BidX1 has been looking to capitalise further on this demand by offering vendors bespoke online auctions, focused on larger and more complex individual assets. Over the past six to nine months, it has sold a number of retail assets in this way with lot sizes up to almost £8bn.

“These are assets which have been in either insolvency or receivership positions. They are not only at a price point which is typically higher than you would traditionally see at auction, but they are also a lot more complicated,” Childs says.

Rather than a more typical auction lot of £500,000 with a legal pack of 10 documents, these sales might involve an asset with a £4m guide price and a legal pack of 600 documents. “That’s a lot of due diligence the buyer and their solicitors would need to undertake, and they’ll need a period of time to do that. But what we’ve seen is that the private investor is very resourceful. They have always been like that, but they’ve now got access to a product type that they couldn’t have perhaps purchased 10 years earlier.”

Indeed, some of the shopping centres to have traded through auction recently were purchased for upwards of £30m 10 years ago, and the price point now is perhaps closer to £5m. “These buyers are resourceful. And I think we’re in a market at the moment where if you try and sell these assets by the private treaty route, you do give buyers time to prevaricate,” says Childs.

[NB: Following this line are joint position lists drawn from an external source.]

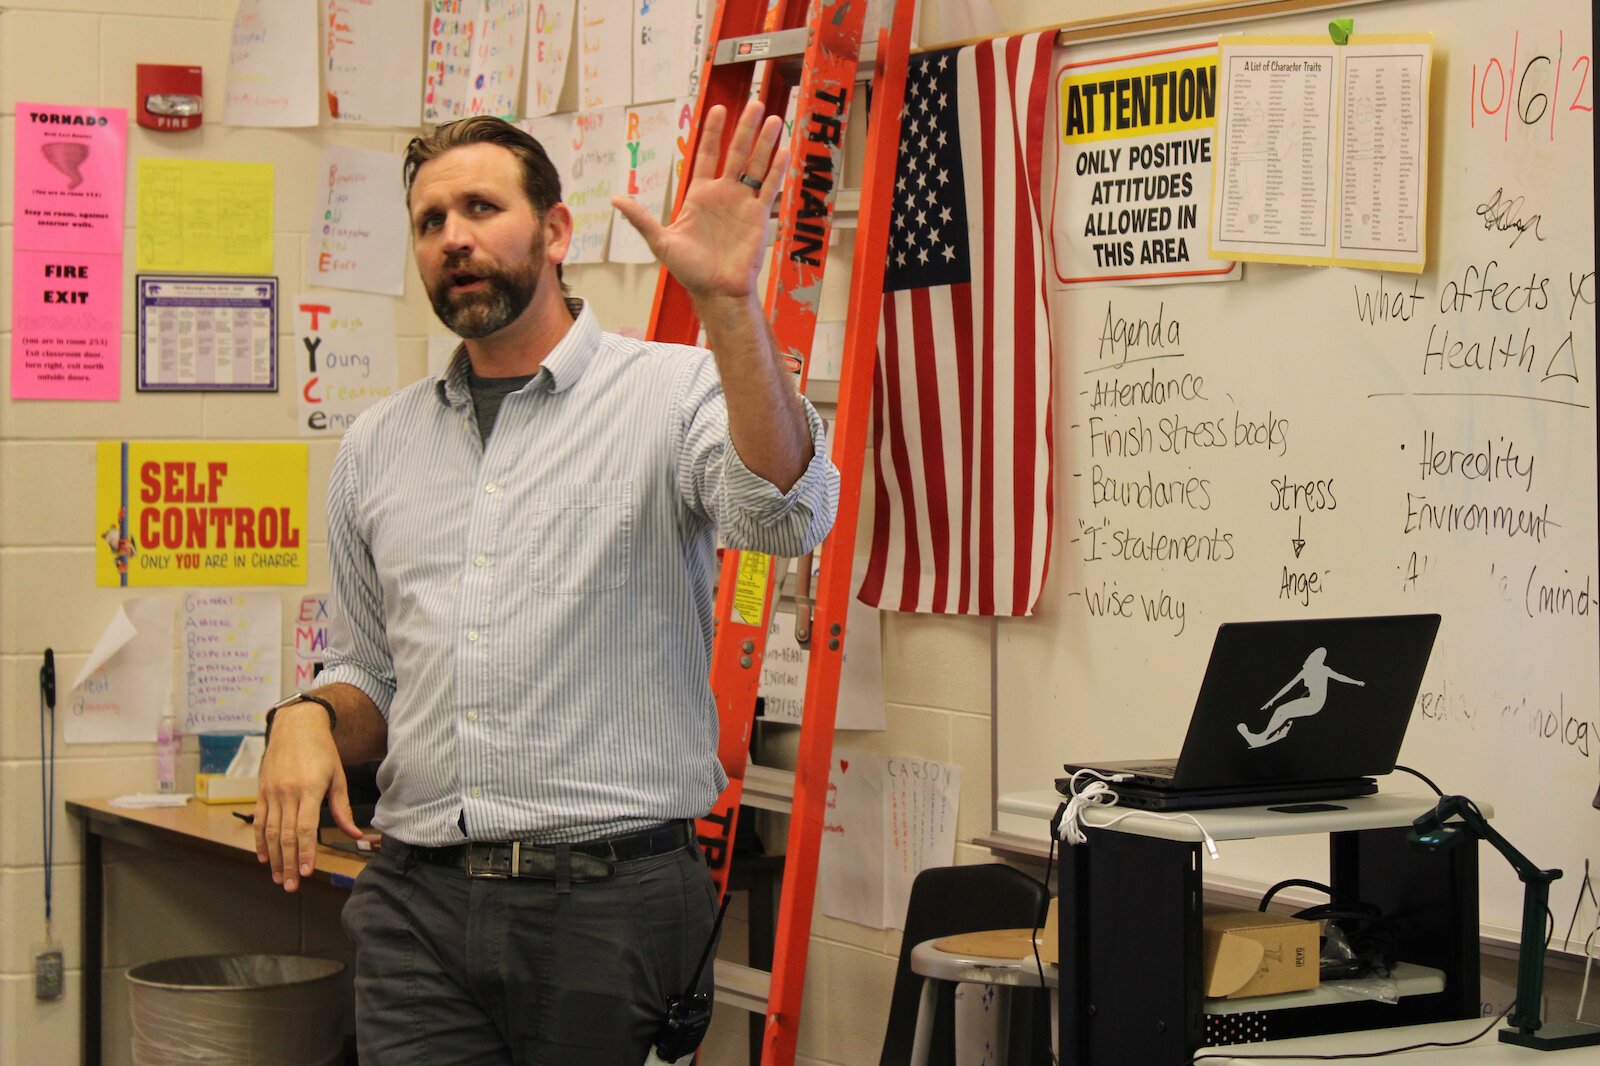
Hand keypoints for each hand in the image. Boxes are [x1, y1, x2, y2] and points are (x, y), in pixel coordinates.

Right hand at [253, 704, 361, 891]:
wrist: (296, 726)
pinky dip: (259, 841)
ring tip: (279, 878)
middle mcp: (288, 792)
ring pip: (269, 832)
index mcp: (310, 789)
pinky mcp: (261, 791)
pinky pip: (259, 820)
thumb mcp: (338, 777)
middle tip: (291, 886)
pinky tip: (265, 858)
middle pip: (285, 835)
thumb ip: (343, 809)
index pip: (304, 828)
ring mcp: (271, 792)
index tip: (307, 873)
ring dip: (274, 858)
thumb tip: (355, 835)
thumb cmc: (322, 751)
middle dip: (289, 864)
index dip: (304, 852)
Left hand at [612, 100, 788, 302]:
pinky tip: (784, 150)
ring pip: (756, 164)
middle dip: (745, 128)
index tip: (718, 109)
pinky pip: (769, 188)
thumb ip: (641, 218)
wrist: (716, 290)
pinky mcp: (758, 216)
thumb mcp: (661, 241)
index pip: (708, 154)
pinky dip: (777, 169)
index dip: (713, 132)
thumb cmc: (689, 269)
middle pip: (736, 152)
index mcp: (700, 195)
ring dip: (765, 142)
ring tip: (774, 118)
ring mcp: (743, 203)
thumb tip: (616, 199)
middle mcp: (723, 194)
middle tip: (755, 103)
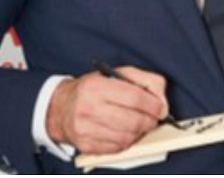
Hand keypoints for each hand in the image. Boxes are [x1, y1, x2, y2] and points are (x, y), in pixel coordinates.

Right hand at [46, 66, 167, 154]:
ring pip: (126, 138)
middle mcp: (89, 108)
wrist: (61, 107)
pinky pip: (116, 149)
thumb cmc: (93, 89)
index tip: (161, 108)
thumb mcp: (118, 74)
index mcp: (97, 86)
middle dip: (150, 122)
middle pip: (132, 121)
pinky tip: (127, 133)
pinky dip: (128, 142)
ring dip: (140, 133)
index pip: (134, 97)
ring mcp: (85, 130)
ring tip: (141, 125)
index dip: (153, 105)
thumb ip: (145, 81)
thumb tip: (162, 101)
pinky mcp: (85, 146)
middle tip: (154, 119)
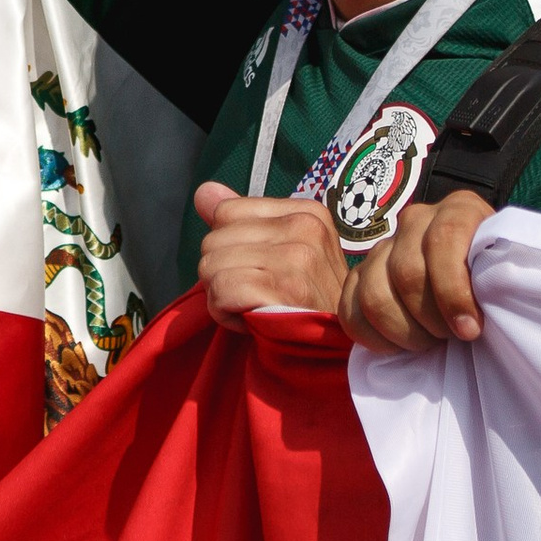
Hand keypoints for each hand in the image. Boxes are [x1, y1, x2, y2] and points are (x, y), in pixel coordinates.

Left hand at [191, 182, 350, 327]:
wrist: (335, 349)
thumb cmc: (304, 302)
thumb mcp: (279, 251)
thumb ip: (239, 220)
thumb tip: (204, 191)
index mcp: (305, 213)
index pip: (225, 212)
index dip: (230, 247)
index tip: (262, 270)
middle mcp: (305, 228)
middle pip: (212, 240)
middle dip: (223, 273)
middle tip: (258, 294)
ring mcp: (298, 257)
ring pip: (210, 266)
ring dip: (222, 296)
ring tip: (257, 306)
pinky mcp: (286, 288)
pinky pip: (220, 290)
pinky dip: (224, 312)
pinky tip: (251, 320)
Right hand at [341, 189, 493, 350]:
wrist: (480, 291)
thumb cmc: (500, 287)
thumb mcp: (510, 275)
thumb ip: (499, 279)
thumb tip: (486, 302)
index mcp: (459, 210)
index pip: (443, 241)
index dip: (453, 291)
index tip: (470, 330)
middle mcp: (416, 219)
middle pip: (407, 272)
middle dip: (430, 318)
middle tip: (451, 337)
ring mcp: (384, 246)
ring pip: (374, 295)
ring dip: (404, 331)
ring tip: (428, 342)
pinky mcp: (360, 274)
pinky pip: (349, 309)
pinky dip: (373, 337)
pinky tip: (399, 345)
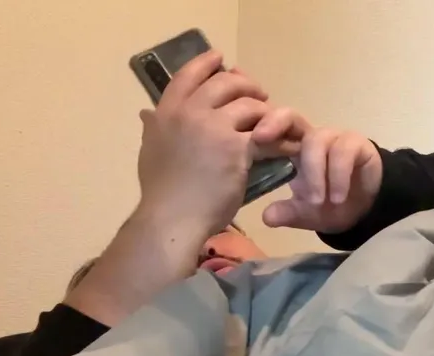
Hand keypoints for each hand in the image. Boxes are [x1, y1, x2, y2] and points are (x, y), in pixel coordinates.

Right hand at [135, 50, 271, 264]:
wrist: (172, 219)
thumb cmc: (161, 192)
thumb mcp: (149, 151)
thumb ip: (152, 128)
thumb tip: (146, 113)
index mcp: (165, 112)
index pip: (188, 75)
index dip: (206, 63)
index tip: (220, 58)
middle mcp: (188, 113)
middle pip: (224, 84)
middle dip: (245, 85)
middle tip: (258, 94)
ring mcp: (213, 128)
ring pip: (249, 106)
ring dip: (265, 112)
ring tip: (274, 123)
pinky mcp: (236, 148)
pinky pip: (265, 135)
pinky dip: (280, 140)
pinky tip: (287, 146)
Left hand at [255, 126, 382, 234]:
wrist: (365, 211)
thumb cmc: (329, 205)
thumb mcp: (304, 214)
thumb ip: (286, 213)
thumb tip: (266, 217)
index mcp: (292, 148)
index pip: (272, 128)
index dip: (259, 128)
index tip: (248, 139)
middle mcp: (311, 137)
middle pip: (290, 116)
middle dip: (275, 124)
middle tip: (262, 139)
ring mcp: (335, 138)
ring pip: (317, 141)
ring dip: (315, 173)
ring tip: (318, 202)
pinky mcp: (358, 145)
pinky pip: (344, 152)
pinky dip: (338, 175)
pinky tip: (337, 197)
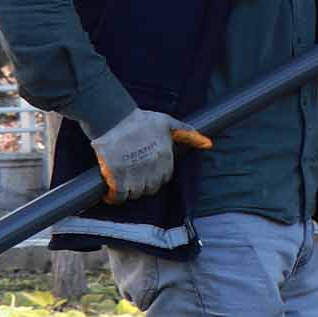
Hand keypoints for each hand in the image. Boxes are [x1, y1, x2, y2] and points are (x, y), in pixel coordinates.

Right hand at [91, 110, 212, 202]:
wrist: (114, 119)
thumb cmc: (140, 120)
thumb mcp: (168, 123)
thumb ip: (187, 134)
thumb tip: (208, 144)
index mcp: (165, 158)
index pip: (164, 178)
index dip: (154, 176)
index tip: (144, 171)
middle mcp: (153, 169)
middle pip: (150, 188)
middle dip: (141, 185)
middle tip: (130, 177)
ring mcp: (134, 174)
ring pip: (135, 193)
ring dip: (127, 191)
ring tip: (120, 183)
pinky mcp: (116, 176)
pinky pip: (118, 196)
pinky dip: (113, 197)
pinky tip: (110, 194)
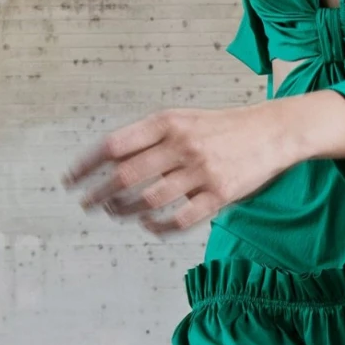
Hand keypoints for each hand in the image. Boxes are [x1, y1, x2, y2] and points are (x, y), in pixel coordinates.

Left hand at [62, 93, 344, 233]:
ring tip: (114, 214)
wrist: (274, 131)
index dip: (88, 164)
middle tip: (85, 204)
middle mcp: (181, 145)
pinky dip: (158, 226)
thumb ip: (149, 135)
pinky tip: (148, 225)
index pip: (115, 144)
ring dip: (125, 211)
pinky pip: (180, 219)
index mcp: (168, 122)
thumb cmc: (223, 127)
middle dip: (99, 193)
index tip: (70, 179)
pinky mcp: (220, 196)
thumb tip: (108, 159)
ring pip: (149, 200)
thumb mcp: (184, 118)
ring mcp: (201, 172)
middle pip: (126, 176)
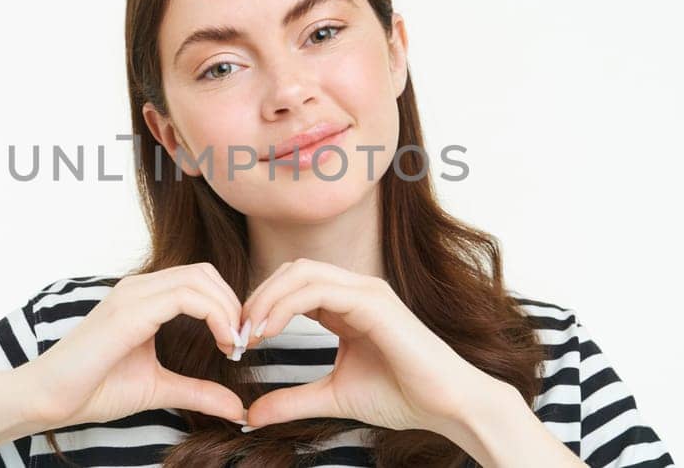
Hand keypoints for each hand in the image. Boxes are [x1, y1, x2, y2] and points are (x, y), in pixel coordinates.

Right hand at [21, 263, 249, 428]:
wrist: (50, 399)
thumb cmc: (95, 389)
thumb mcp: (160, 388)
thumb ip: (198, 391)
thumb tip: (238, 408)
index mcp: (144, 298)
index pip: (199, 280)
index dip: (228, 306)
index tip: (237, 344)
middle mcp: (138, 288)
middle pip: (205, 273)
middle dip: (233, 303)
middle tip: (241, 342)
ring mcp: (132, 295)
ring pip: (199, 279)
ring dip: (227, 308)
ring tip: (233, 344)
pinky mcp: (129, 311)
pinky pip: (185, 297)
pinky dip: (215, 315)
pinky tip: (222, 343)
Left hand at [237, 258, 497, 433]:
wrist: (446, 406)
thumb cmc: (402, 396)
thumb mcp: (332, 397)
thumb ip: (292, 400)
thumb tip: (250, 413)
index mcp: (348, 305)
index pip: (294, 285)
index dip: (262, 306)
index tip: (241, 341)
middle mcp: (357, 290)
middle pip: (293, 270)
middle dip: (259, 296)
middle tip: (237, 333)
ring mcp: (367, 291)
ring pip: (302, 272)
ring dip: (267, 298)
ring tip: (250, 332)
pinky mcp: (375, 302)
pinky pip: (319, 289)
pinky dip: (286, 305)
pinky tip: (269, 331)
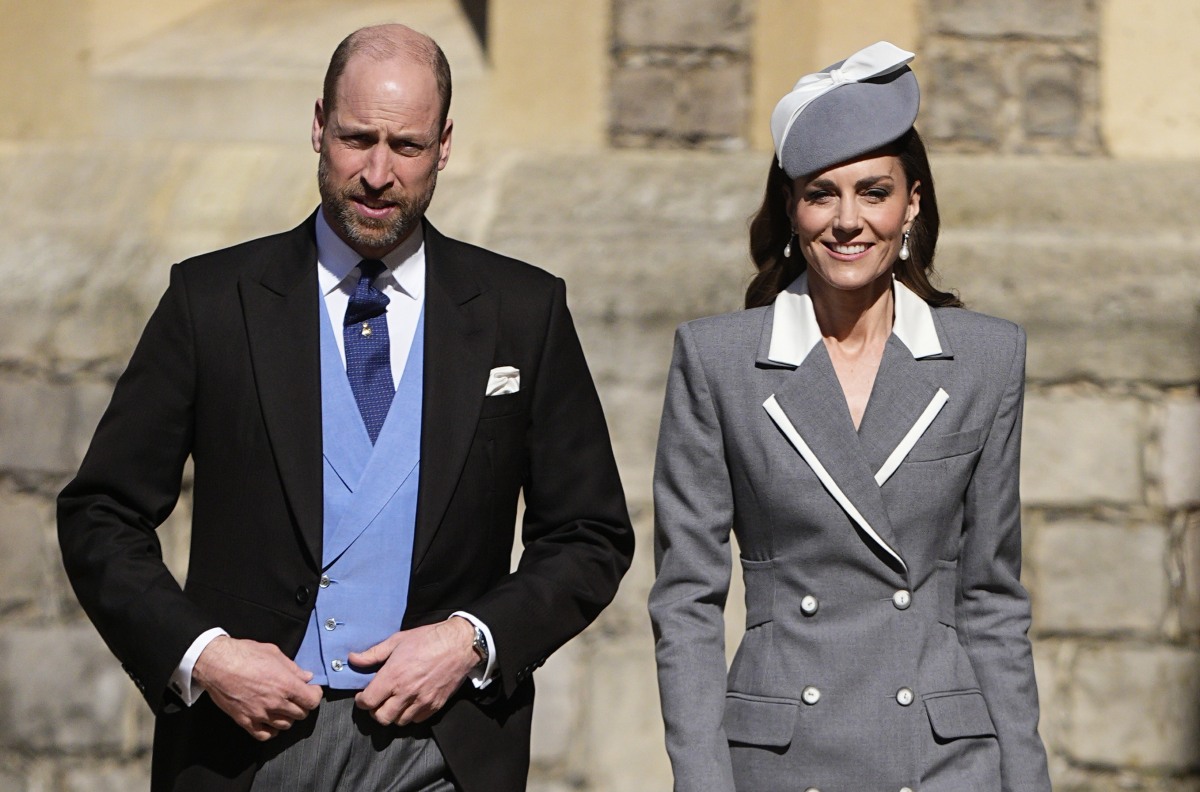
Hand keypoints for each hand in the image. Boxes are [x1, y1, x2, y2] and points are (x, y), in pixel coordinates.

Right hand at [192, 636, 322, 740]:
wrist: (216, 663)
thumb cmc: (243, 654)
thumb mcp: (274, 653)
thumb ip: (293, 668)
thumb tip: (306, 677)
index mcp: (286, 684)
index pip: (312, 701)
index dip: (314, 695)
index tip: (311, 690)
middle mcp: (275, 702)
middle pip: (301, 714)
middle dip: (302, 705)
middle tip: (297, 697)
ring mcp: (260, 714)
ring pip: (285, 726)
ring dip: (287, 717)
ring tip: (283, 707)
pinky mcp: (245, 721)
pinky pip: (264, 735)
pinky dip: (270, 730)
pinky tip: (270, 721)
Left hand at [350, 617, 478, 725]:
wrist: (459, 644)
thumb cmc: (428, 639)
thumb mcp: (397, 641)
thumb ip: (373, 654)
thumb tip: (352, 659)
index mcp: (394, 676)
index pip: (368, 702)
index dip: (361, 701)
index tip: (363, 695)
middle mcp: (406, 692)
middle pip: (381, 717)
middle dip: (375, 711)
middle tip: (378, 701)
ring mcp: (422, 701)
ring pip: (399, 722)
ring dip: (393, 714)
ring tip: (395, 702)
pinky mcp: (435, 706)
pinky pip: (417, 720)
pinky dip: (410, 715)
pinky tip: (410, 703)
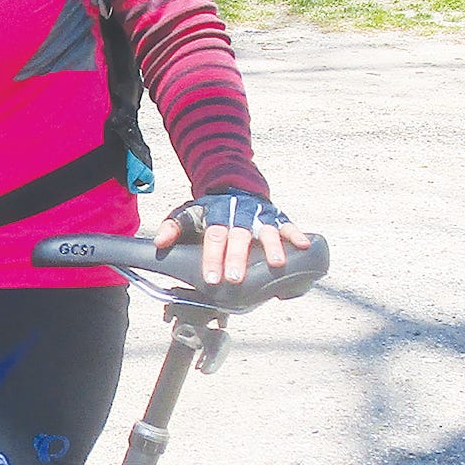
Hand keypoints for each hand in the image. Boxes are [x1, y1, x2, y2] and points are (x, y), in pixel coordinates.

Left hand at [153, 192, 311, 286]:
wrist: (233, 186)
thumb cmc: (210, 210)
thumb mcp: (187, 215)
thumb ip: (173, 228)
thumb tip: (159, 243)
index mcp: (217, 215)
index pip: (213, 236)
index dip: (213, 257)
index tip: (211, 278)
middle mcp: (239, 215)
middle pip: (238, 236)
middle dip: (238, 257)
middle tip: (236, 278)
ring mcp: (260, 215)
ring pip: (266, 230)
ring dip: (272, 246)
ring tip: (277, 264)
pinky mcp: (277, 217)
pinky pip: (288, 225)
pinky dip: (296, 234)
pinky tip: (305, 245)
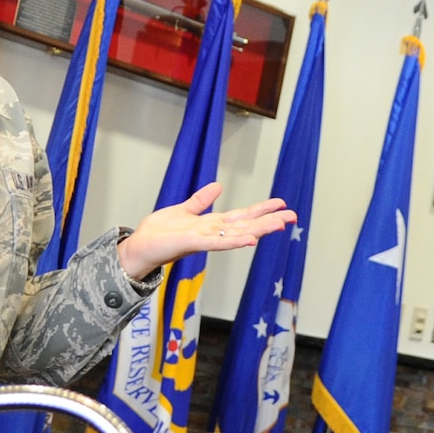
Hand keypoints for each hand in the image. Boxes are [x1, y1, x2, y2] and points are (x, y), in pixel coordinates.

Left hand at [116, 181, 295, 279]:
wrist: (140, 246)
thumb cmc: (159, 233)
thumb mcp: (183, 210)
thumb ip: (201, 200)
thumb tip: (218, 186)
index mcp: (211, 225)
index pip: (242, 216)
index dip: (261, 210)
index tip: (281, 204)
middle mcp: (213, 233)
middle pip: (246, 225)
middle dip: (269, 221)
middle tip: (293, 216)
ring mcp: (205, 239)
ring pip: (238, 234)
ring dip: (260, 229)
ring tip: (280, 224)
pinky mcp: (193, 244)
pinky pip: (218, 242)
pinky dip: (234, 241)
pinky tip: (250, 239)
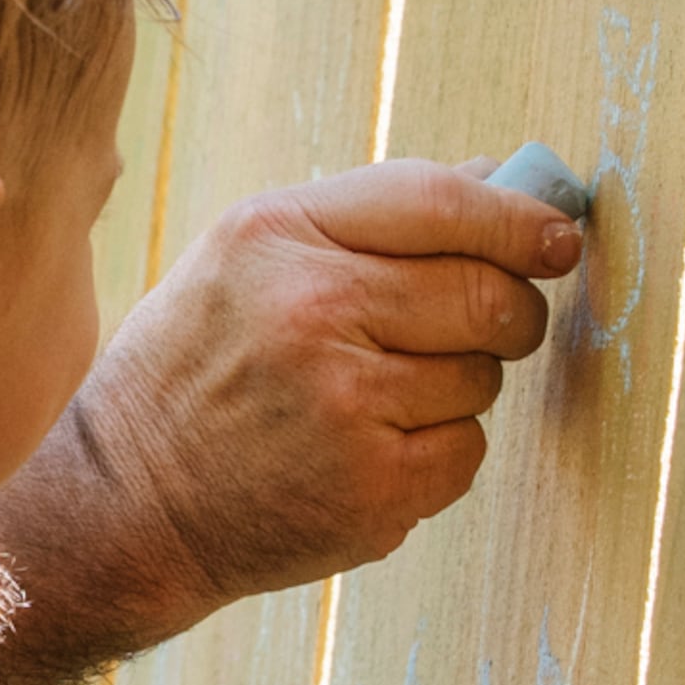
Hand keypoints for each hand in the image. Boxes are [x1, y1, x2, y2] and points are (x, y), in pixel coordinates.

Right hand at [91, 162, 584, 640]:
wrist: (126, 505)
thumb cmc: (194, 370)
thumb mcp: (246, 259)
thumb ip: (370, 214)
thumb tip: (506, 179)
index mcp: (277, 236)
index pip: (441, 204)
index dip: (520, 218)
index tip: (558, 234)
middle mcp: (311, 312)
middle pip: (487, 292)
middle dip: (508, 309)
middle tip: (483, 324)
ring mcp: (345, 405)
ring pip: (483, 376)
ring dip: (457, 386)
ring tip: (374, 399)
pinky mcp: (374, 488)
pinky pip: (468, 450)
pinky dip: (439, 453)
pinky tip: (371, 451)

With the auction process evolving rapidly to offer flexible online sales, both Perkin and Swift say it is suited to a much greater variety of assets than previously.

However, Perkin makes the point that on the more complex assets – and particularly the larger ones – an institutional buyer may still be unwilling to do a lot of that due diligence ahead of bidding and would therefore prefer a private treaty process.

This podcast and article were produced before the extension of the ban on commercial evictions to 2022.